= Beginning of Section =

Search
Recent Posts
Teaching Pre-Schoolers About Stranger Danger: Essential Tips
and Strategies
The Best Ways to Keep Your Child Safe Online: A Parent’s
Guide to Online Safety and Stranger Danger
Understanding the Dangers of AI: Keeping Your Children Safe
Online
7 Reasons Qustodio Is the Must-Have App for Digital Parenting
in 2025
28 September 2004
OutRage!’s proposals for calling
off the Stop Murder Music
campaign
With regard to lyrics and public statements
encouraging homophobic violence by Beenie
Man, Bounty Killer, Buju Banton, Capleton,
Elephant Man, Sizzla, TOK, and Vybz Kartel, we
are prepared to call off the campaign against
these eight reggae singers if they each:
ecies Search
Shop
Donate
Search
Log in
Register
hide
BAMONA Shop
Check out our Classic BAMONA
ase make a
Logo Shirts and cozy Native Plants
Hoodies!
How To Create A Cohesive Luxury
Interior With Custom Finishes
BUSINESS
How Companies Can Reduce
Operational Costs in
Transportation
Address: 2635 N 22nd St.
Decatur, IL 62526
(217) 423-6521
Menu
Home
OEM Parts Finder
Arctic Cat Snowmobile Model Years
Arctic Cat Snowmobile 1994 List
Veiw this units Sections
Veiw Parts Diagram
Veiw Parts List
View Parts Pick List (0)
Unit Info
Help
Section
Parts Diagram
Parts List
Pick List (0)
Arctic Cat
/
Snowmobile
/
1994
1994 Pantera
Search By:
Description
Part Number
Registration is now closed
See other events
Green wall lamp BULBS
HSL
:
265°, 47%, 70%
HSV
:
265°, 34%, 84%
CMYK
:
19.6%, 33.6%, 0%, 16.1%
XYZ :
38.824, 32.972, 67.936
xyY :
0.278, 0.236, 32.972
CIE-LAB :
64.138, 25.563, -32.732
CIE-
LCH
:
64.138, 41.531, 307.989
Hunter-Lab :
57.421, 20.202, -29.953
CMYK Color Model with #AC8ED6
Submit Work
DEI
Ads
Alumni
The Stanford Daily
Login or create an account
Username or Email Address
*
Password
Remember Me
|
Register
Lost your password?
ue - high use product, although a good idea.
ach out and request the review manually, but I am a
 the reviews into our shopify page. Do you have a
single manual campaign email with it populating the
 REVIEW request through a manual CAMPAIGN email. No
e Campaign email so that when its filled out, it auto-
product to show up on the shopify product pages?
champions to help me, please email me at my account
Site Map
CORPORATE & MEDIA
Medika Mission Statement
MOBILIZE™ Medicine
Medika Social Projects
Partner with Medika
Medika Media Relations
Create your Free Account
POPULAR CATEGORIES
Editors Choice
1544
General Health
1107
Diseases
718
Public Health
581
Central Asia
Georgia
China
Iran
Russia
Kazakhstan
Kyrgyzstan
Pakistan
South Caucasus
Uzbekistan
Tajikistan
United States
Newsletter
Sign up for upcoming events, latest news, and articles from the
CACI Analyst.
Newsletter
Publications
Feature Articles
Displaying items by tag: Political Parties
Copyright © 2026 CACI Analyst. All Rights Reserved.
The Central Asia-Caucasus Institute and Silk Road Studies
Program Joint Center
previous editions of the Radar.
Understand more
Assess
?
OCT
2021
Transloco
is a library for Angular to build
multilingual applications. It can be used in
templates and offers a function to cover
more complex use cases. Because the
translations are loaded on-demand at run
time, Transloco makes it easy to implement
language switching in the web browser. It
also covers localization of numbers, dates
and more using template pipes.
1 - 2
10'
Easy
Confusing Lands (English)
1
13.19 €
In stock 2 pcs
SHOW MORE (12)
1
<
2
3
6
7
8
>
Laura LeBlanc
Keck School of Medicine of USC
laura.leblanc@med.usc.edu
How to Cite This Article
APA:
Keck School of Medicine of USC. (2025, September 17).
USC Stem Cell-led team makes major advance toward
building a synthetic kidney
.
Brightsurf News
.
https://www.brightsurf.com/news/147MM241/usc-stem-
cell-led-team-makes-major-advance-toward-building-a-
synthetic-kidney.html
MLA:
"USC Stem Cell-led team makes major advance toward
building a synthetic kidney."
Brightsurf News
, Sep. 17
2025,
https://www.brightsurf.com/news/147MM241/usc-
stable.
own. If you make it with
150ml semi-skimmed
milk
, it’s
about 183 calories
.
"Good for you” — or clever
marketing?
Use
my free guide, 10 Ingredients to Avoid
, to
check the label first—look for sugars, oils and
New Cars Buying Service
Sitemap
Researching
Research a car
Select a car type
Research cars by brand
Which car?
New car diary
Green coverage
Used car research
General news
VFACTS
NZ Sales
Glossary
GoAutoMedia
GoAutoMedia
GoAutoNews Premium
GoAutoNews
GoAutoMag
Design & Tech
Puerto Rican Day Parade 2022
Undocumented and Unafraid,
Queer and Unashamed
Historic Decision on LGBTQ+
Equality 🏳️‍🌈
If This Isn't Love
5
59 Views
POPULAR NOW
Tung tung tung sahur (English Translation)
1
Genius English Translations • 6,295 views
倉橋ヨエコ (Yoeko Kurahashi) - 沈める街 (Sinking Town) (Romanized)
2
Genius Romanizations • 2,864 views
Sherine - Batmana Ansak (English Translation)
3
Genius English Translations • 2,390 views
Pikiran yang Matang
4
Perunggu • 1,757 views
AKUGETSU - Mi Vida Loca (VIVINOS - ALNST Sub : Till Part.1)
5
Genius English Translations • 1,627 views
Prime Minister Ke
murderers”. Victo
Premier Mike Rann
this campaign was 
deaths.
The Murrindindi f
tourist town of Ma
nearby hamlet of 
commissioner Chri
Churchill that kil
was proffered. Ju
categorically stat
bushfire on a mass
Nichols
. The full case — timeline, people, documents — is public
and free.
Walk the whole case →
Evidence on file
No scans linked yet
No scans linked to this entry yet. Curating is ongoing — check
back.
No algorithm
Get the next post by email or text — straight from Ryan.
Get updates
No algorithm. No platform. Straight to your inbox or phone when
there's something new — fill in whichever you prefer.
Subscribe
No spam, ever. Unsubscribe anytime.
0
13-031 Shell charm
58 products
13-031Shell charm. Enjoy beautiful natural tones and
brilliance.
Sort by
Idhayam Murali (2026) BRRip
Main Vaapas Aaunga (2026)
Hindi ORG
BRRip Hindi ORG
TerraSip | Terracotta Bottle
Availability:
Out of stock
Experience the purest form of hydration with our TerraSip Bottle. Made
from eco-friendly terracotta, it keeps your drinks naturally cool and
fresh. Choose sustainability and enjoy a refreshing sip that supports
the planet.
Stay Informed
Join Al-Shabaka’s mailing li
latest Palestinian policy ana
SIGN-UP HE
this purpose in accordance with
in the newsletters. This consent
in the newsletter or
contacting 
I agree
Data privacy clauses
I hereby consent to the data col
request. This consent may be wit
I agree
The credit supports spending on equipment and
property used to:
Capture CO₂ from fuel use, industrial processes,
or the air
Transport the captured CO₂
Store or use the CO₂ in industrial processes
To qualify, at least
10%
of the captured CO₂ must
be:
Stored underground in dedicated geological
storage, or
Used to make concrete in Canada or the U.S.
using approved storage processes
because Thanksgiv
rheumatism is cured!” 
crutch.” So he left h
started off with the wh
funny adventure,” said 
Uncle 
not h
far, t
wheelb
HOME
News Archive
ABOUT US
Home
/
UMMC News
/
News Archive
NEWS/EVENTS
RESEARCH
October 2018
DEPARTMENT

= End of Section =

Exact reproduction of every entry is needed.

## Solution to the exercise:
Search
Recent Posts
Teaching Pre-Schoolers About Stranger Danger: Essential Tips
and Strategies
The Best Ways to Keep Your Child Safe Online: A Parent’s
Guide to Online Safety and Stranger Danger
Understanding the Dangers of AI: Keeping Your Children Safe
Online
7 Reasons Qustodio Is the Must-Have App for Digital Parenting
in 2025
28 September 2004
OutRage!’s proposals for calling
off the Stop Murder Music
campaign
With regard to lyrics and public statements
encouraging homophobic violence by Beenie
Man, Bounty Killer, Buju Banton, Capleton,
Elephant Man, Sizzla, TOK, and Vybz Kartel, we
are prepared to call off the campaign against
these eight reggae singers if they each:
ecies Search
Shop
Donate
Search
Log in
Register
hide
BAMONA Shop
Check out our Classic BAMONA
ase make a
Logo Shirts and cozy Native Plants
Hoodies!
How To Create A Cohesive Luxury
Interior With Custom Finishes
BUSINESS
How Companies Can Reduce
Operational Costs in
Transportation
Address: 2635 N 22nd St.
Decatur, IL 62526
(217) 423-6521
Menu
Home
OEM Parts Finder
Arctic Cat Snowmobile Model Years
Arctic Cat Snowmobile 1994 List
Veiw this units Sections
Veiw Parts Diagram
Veiw Parts List
View Parts Pick List (0)
Unit Info
Help
Section
Parts Diagram
Parts List
Pick List (0)
Arctic Cat
/
Snowmobile
/
1994
1994 Pantera
Search By:
Description
Part Number
Registration is now closed
See other events
Green wall lamp BULBS
HSL
:
265°, 47%, 70%
HSV
:
265°, 34%, 84%
CMYK
:
19.6%, 33.6%, 0%, 16.1%
XYZ :
38.824, 32.972, 67.936
xyY :
0.278, 0.236, 32.972
CIE-LAB :
64.138, 25.563, -32.732
CIE-
LCH
:
64.138, 41.531, 307.989
Hunter-Lab :
57.421, 20.202, -29.953
CMYK Color Model with #AC8ED6
Submit Work
DEI
Ads
Alumni
The Stanford Daily
Login or create an account
Username or Email Address
*
Password
Remember Me
|
Register
Lost your password?
ue - high use product, although a good idea.
ach out and request the review manually, but I am a
 the reviews into our shopify page. Do you have a
single manual campaign email with it populating the
 REVIEW request through a manual CAMPAIGN email. No
e Campaign email so that when its filled out, it auto-
product to show up on the shopify product pages?
champions to help me, please email me at my account
Site Map
CORPORATE & MEDIA
Medika Mission Statement
MOBILIZE™ Medicine
Medika Social Projects
Partner with Medika
Medika Media Relations
Create your Free Account
POPULAR CATEGORIES
Editors Choice
1544
General Health
1107
Diseases
718
Public Health
581
Central Asia
Georgia
China
Iran
Russia
Kazakhstan
Kyrgyzstan
Pakistan
South Caucasus
Uzbekistan
Tajikistan
United States
Newsletter
Sign up for upcoming events, latest news, and articles from the
CACI Analyst.
Newsletter
Publications
Feature Articles
Displaying items by tag: Political Parties
Copyright © 2026 CACI Analyst. All Rights Reserved.
The Central Asia-Caucasus Institute and Silk Road Studies
Program Joint Center
previous editions of the Radar.
Understand more
Assess
?
OCT
2021
Transloco
is a library for Angular to build
multilingual applications. It can be used in
templates and offers a function to cover
more complex use cases. Because the
translations are loaded on-demand at run
time, Transloco makes it easy to implement
language switching in the web browser. It
also covers localization of numbers, dates
and more using template pipes.
1 - 2
10'
Easy
Confusing Lands (English)
1
13.19 €
In stock 2 pcs
SHOW MORE (12)
1
<
2
3
6
7
8
>
Laura LeBlanc
Keck School of Medicine of USC
laura.leblanc@med.usc.edu
How to Cite This Article
APA:
Keck School of Medicine of USC. (2025, September 17).
USC Stem Cell-led team makes major advance toward
building a synthetic kidney
.
Brightsurf News
.
https://www.brightsurf.com/news/147MM241/usc-stem-
cell-led-team-makes-major-advance-toward-building-a-
synthetic-kidney.html
MLA:
"USC Stem Cell-led team makes major advance toward
building a synthetic kidney."
Brightsurf News
, Sep. 17
2025,
https://www.brightsurf.com/news/147MM241/usc-
stable.
own. If you make it with
150ml semi-skimmed
milk
, it’s
about 183 calories
.
"Good for you” — or clever
marketing?
Use
my free guide, 10 Ingredients to Avoid
, to
check the label first—look for sugars, oils and
New Cars Buying Service
Sitemap
Researching
Research a car
Select a car type
Research cars by brand
Which car?
New car diary
Green coverage
Used car research
General news
VFACTS
NZ Sales
Glossary
GoAutoMedia
GoAutoMedia
GoAutoNews Premium
GoAutoNews
GoAutoMag
Design & Tech
Puerto Rican Day Parade 2022
Undocumented and Unafraid,
Queer and Unashamed
Historic Decision on LGBTQ+
Equality 🏳️‍🌈
If This Isn't Love
5
59 Views
POPULAR NOW
Tung tung tung sahur (English Translation)
1
Genius English Translations • 6,295 views
倉橋ヨエコ (Yoeko Kurahashi) - 沈める街 (Sinking Town) (Romanized)
2
Genius Romanizations • 2,864 views
Sherine - Batmana Ansak (English Translation)
3
Genius English Translations • 2,390 views
Pikiran yang Matang
4
Perunggu • 1,757 views
AKUGETSU - Mi Vida Loca (VIVINOS - ALNST Sub : Till Part.1)
5
Genius English Translations • 1,627 views
Prime Minister Ke
murderers”. Victo
Premier Mike Rann
this campaign was 
deaths.
The Murrindindi f
tourist town of Ma
nearby hamlet of 
commissioner Chri
Churchill that kil
was proffered. Ju
categorically stat
bushfire on a mass
Nichols
. The full case — timeline, people, documents — is public
and free.
Walk the whole case →
Evidence on file
No scans linked yet
No scans linked to this entry yet. Curating is ongoing — check
back.
No algorithm
Get the next post by email or text — straight from Ryan.
Get updates
No algorithm. No platform. Straight to your inbox or phone when
there's something new — fill in whichever you prefer.
Subscribe
No spam, ever. Unsubscribe anytime.
0
13-031 Shell charm
58 products
13-031Shell charm. Enjoy beautiful natural tones and
brilliance.
Sort by
Idhayam Murali (2026) BRRip
Main Vaapas Aaunga (2026)
Hindi ORG
BRRip Hindi ORG
TerraSip | Terracotta Bottle
Availability:
Out of stock
Experience the purest form of hydration with our TerraSip Bottle. Made
from eco-friendly terracotta, it keeps your drinks naturally cool and
fresh. Choose sustainability and enjoy a refreshing sip that supports
the planet.
Stay Informed
Join Al-Shabaka’s mailing li
latest Palestinian policy ana
SIGN-UP HE
this purpose in accordance with
in the newsletters. This consent
in the newsletter or
contacting 
I agree
Data privacy clauses
I hereby consent to the data col
request. This consent may be wit
I agree
The credit supports spending on equipment and
property used to:
Capture CO₂ from fuel use, industrial processes,
or the air
Transport the captured CO₂
Store or use the CO₂ in industrial processes
To qualify, at least
10%
of the captured CO₂ must
be:
Stored underground in dedicated geological
storage, or
Used to make concrete in Canada or the U.S.
using approved storage processes
because Thanksgiv
rheumatism is cured!” 
crutch.” So he left h
started off with the wh
funny adventure,” said 
Uncle 
not h
far, t
wheelb
HOME
News Archive
ABOUT US
Home
/
UMMC News
/
News Archive
NEWS/EVENTS
RESEARCH
October 2018
DEPARTMENT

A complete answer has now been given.